From Single Case Pursuit to Long-Term Security War in the Crypto World
Looking back over these three years, from the theft of the wallet in November 2022 to the official launch of the bounty program on March 26, 2026, this case has become more than just an unfortunate personal experience; it has been woven into the evolutionary clues of the history of cryptocurrency security. The continuous tracking over three years combined with a global bounty mechanism showcases a “technology + incentive” dual-driven security paradigm: on one hand, technologies like AI on-chain evidence collection, address profiling, and fund flow network analysis are continuously raising the concealment costs for criminals; on the other hand, the bounty system, offering 10%-20% of the recovered amount as a reward, systematically raises the risk of being betrayed, identified, and interrupted economically for perpetrators.
As the capabilities of AI on-chain analysis continue to improve, cross-border regulatory frameworks gradually take shape, and industry self-regulation mechanisms evolve, similar major cases like this 42 million USD incident may not become “easily broken” in the immediate future, but from the outset, they will operate in an environment of higher pressures and higher risks.

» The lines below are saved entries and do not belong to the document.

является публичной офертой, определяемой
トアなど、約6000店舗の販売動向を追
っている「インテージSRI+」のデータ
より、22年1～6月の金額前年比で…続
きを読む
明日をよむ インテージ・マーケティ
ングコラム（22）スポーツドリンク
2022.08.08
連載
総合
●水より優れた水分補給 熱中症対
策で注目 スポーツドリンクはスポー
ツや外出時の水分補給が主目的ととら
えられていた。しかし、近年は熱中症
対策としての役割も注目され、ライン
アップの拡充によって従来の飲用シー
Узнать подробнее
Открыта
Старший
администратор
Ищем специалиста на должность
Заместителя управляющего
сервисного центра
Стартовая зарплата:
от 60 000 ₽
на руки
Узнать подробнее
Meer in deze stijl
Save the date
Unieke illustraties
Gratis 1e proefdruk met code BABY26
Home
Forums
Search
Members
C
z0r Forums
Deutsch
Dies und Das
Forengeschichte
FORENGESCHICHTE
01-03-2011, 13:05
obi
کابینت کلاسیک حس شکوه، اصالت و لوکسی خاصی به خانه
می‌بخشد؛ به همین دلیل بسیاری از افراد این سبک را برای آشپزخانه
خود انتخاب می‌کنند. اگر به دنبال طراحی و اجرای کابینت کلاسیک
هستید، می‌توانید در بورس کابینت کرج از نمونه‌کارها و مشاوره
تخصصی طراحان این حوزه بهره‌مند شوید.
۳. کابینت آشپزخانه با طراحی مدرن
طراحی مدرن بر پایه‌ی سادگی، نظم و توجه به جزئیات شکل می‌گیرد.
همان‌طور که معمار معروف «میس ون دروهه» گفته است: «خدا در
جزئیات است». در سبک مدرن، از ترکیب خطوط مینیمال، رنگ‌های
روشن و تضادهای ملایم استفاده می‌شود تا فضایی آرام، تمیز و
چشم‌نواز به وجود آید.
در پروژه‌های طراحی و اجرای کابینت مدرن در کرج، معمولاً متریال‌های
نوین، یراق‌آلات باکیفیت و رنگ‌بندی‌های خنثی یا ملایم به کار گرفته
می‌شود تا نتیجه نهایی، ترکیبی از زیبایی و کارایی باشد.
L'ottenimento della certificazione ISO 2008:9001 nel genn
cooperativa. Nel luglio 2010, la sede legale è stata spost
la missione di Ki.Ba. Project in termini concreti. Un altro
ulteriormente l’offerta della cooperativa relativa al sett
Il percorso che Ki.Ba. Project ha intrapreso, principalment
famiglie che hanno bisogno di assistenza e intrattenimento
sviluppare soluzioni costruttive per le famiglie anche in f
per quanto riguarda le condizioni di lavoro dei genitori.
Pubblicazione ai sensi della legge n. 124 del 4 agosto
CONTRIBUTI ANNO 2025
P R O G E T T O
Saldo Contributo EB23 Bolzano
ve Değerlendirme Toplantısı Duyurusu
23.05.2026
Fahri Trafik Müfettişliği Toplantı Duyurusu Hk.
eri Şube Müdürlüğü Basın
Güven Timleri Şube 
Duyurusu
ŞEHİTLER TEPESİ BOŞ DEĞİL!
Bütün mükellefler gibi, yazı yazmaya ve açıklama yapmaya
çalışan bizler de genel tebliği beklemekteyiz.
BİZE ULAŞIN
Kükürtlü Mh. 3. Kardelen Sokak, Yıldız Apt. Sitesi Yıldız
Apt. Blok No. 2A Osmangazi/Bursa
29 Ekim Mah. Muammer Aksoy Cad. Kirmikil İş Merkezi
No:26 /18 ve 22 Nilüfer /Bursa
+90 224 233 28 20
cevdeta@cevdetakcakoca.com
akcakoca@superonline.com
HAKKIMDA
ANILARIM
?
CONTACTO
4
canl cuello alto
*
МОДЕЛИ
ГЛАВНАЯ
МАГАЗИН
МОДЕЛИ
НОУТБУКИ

Hackers will no longer just face defenses at the code level; they must also consider whether they will be flagged by AI models, betrayed by insiders incentivized by bounties during every fund transfer, or intercepted by increasingly tightening compliance nodes.
The bounty action itself may not bring about a dramatic conclusion of “total recovery” in the short term; it resembles a ruler inserted at a historical coordinate: marking the juncture where asset security, evidence collection methods, and compliance boundaries are being redrawn. As more and more individual cases are included in this evolutionary path, “on-chain security” will no longer merely concern the protection of individual wallets or projects, but rather a protracted war encompassing technologies, systems, and incentive structures.